** Begin ARTICLE **

When soaking in the vastness of the surrounding big world, we feel insignificant. A seemingly meaningless cog in a giant wheel. Corporations, economies, and governments operate independent of our action; we’re forced to play along. The realness of an immense universe sends us crawling back into the comfort of distorted views of importance. At the point of complete emasculation, our mind returns to a smaller universe, the world we live in—the people we contact and the environments we control. Here we are empowered, free to make choices and improve futures.

Key Definition:

Being Your Own Self is letting go of all of the stories, labels, and judgments, removing the protective masks and pretentiousness, and acting from a more centered and realistic view of ourself.

Freedom and Constraints

Our lives flow between two shores—the freedom of choice and the restriction of givens. Our greatest potential is achieved when we accurately differentiate between those things we control and those we do not. When we concentrate effort to change elements within our charge, we gain confidence and express true freedom. When we fight the givens, kicking against the thorns of our difficult existence, we bow helplessly before fate, quickly succumbing to our tiny existence in the enormous world that spins regardless of our beliefs, hopes, or actions.

** End ARTICLE **
** Begin RECORD LIST **

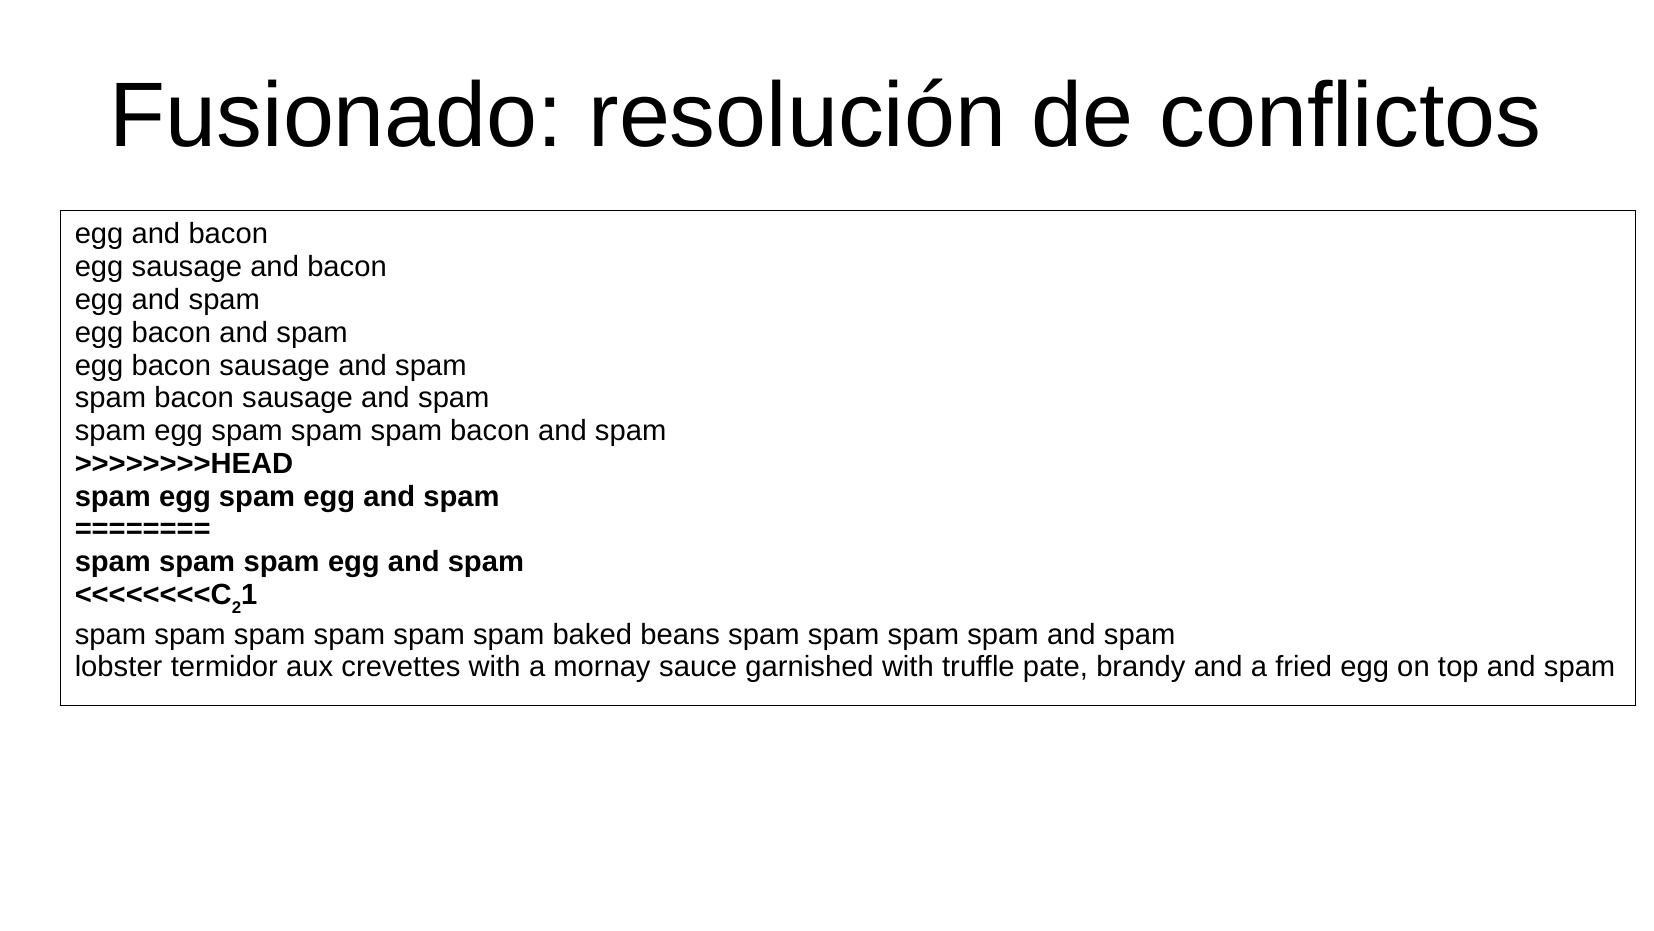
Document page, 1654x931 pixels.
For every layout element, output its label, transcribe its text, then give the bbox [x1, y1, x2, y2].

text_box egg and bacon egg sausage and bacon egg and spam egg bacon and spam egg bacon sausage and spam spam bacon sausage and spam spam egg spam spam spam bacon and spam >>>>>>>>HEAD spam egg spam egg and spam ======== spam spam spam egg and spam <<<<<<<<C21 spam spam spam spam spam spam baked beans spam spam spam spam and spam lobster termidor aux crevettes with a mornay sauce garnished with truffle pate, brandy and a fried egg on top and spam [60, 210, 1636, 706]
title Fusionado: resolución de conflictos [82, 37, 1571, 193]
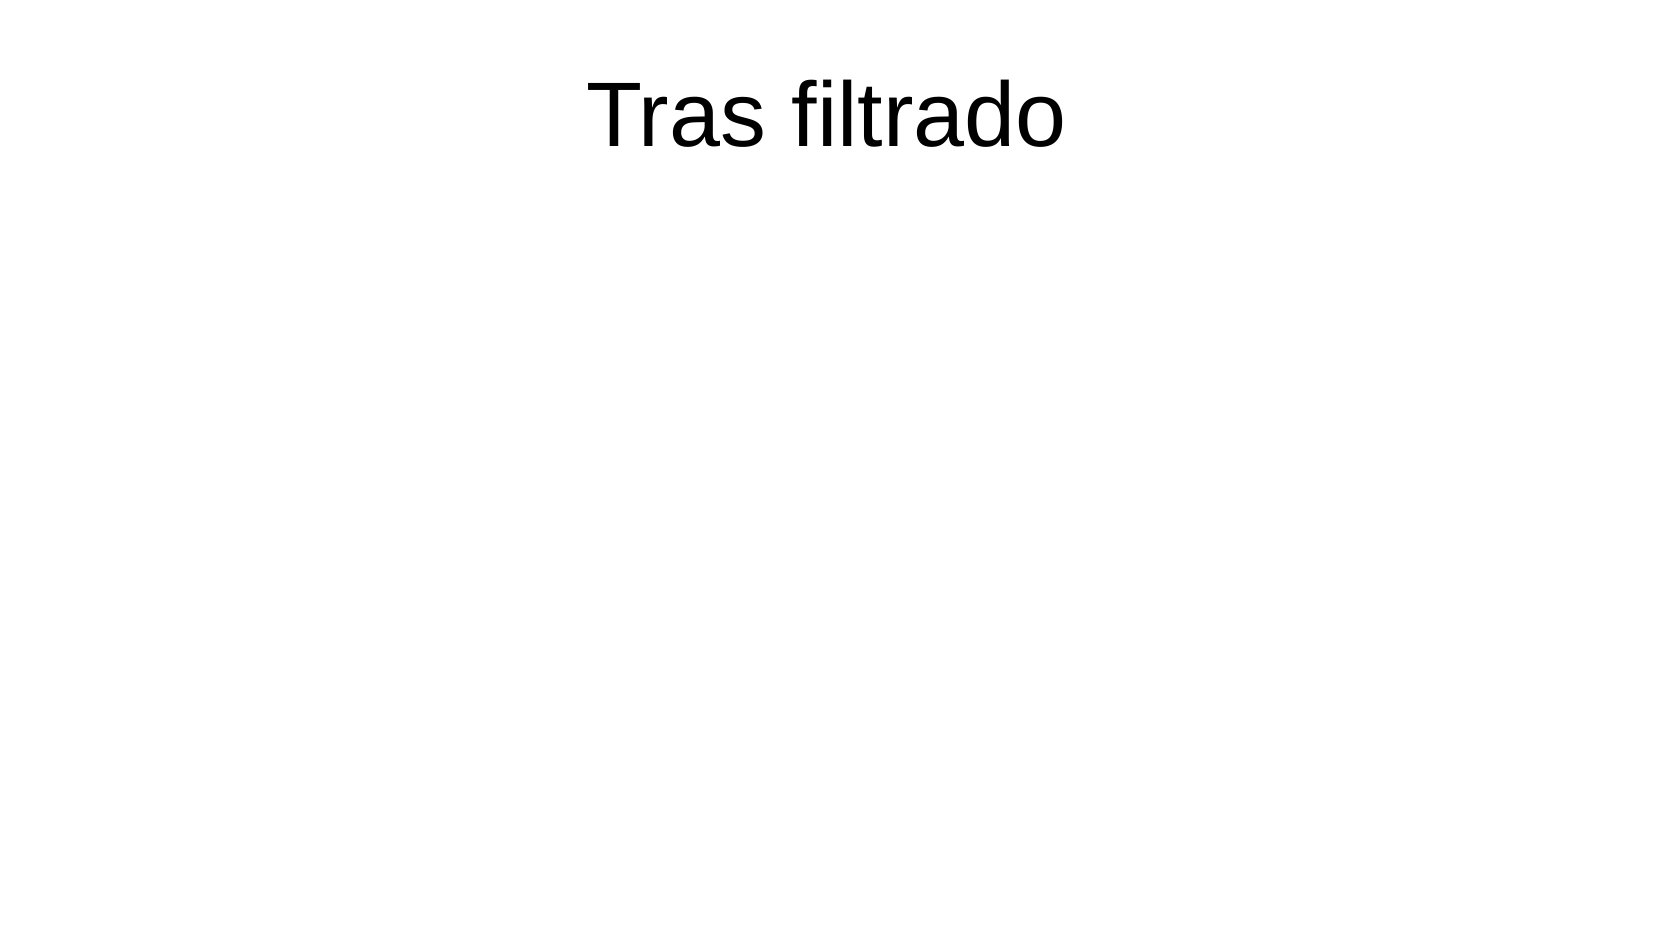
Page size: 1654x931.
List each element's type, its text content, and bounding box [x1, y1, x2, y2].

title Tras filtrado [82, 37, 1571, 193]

** End RECORD LIST **

According to the text on being your own self, when is our greatest potential achieved?

When we accurately differentiate between those things we control and those we do not.